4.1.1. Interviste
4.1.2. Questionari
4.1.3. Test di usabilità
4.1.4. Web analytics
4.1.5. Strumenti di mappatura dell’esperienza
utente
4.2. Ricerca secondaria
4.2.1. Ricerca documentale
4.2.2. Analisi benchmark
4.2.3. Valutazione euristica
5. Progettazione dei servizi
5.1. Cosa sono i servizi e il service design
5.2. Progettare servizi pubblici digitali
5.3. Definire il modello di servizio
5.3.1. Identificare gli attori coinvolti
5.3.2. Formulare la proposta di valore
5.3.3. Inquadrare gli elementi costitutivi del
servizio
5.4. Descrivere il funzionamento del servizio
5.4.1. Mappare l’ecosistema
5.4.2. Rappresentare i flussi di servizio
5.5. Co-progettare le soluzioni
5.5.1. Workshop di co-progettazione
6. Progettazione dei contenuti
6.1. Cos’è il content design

* * *

*Instructions to follow:*
Could you rewrite the listing above with "servizio" swapped for "prodotto" wherever it occurs, leaving everything else as it is?

*Finished task:*
4.1.1. Interviste
4.1.2. Questionari
4.1.3. Test di usabilità
4.1.4. Web analytics
4.1.5. Strumenti di mappatura dell’esperienza
utente
4.2. Ricerca secondaria
4.2.1. Ricerca documentale
4.2.2. Analisi benchmark
4.2.3. Valutazione euristica
5. Progettazione dei servizi
5.1. Cosa sono i servizi e il service design
5.2. Progettare servizi pubblici digitali
5.3. Definire il modello di prodotto
5.3.1. Identificare gli attori coinvolti
5.3.2. Formulare la proposta di valore
5.3.3. Inquadrare gli elementi costitutivi del
prodotto
5.4. Descrivere il funzionamento del prodotto
5.4.1. Mappare l’ecosistema
5.4.2. Rappresentare i flussi di prodotto
5.5. Co-progettare le soluzioni
5.5.1. Workshop di co-progettazione
6. Progettazione dei contenuti
6.1. Cos’è il content design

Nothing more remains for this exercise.